→ **Short task**:
Reproduce verbatim the lines of the records starting at the line containing "phylum: Arthropoda" and ending at the line containing "scientific name: Xanthorhoe spadicearia", including both of those lines.

→ **Records for the exercise**:
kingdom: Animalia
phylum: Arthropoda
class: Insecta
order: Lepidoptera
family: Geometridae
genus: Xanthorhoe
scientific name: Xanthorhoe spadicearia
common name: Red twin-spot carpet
--
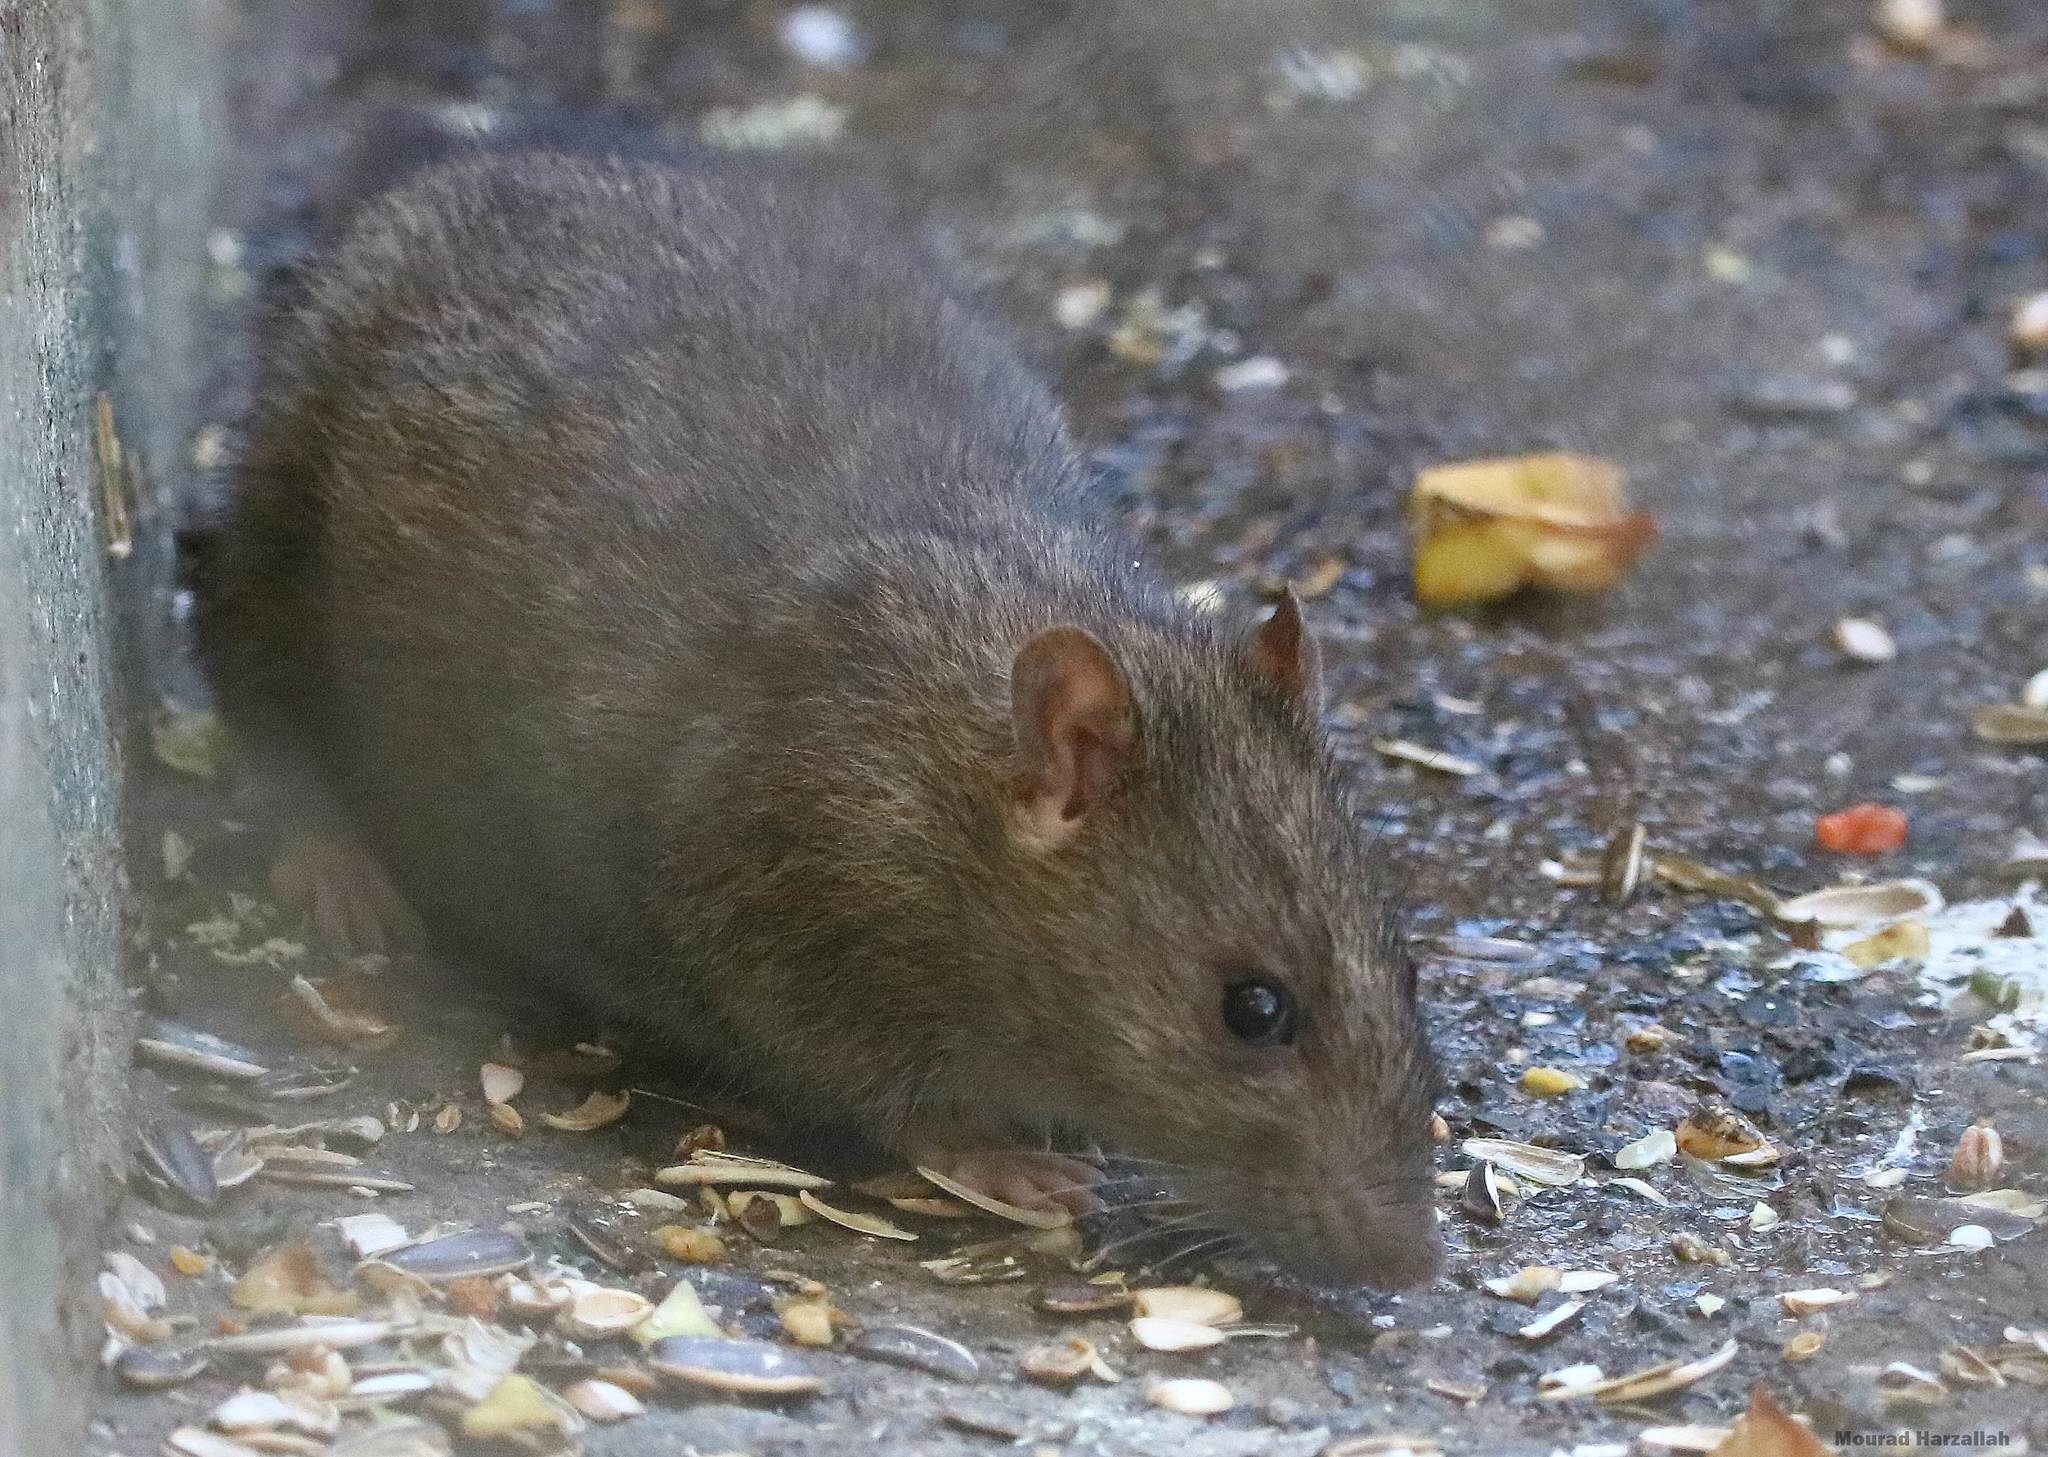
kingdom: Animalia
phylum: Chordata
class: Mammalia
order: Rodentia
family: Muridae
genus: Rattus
...
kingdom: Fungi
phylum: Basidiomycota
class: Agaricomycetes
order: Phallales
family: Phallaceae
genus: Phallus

→ **Completed task**:
phylum: Arthropoda
class: Insecta
order: Lepidoptera
family: Geometridae
genus: Xanthorhoe
scientific name: Xanthorhoe spadicearia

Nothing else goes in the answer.